● **Brief**: Return the text of all the records below word for word and line for line, leaving out the pictures.

● **Data provided**:
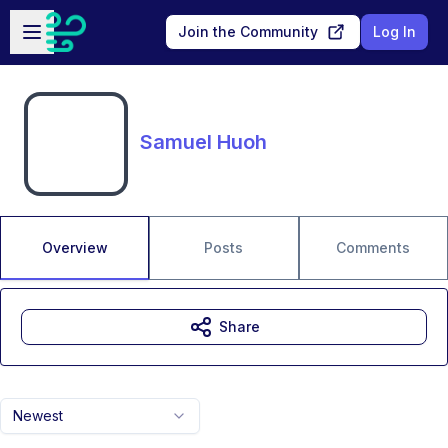
Skip to main content
Open sidebar
Join the Community
Log In
Samuel Huoh
Overview
Posts
Comments
Share
Newest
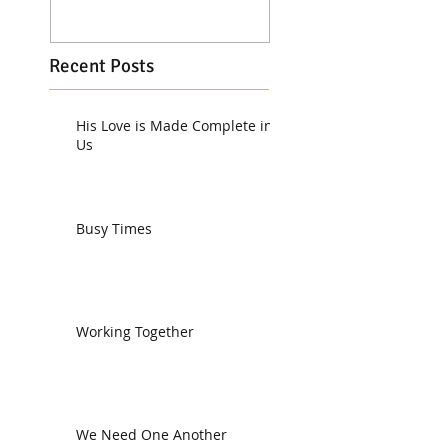
Recent Posts
His Love is Made Complete in
Us
Busy Times
Working Together
We Need One Another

● **Finished exercise**:
Skip to main content
Open sidebar
Join the Community
Log In
Samuel Huoh
Overview
Posts
Comments
Share
Newest
Recent Posts
His Love is Made Complete in
Us
Busy Times
Working Together
We Need One Another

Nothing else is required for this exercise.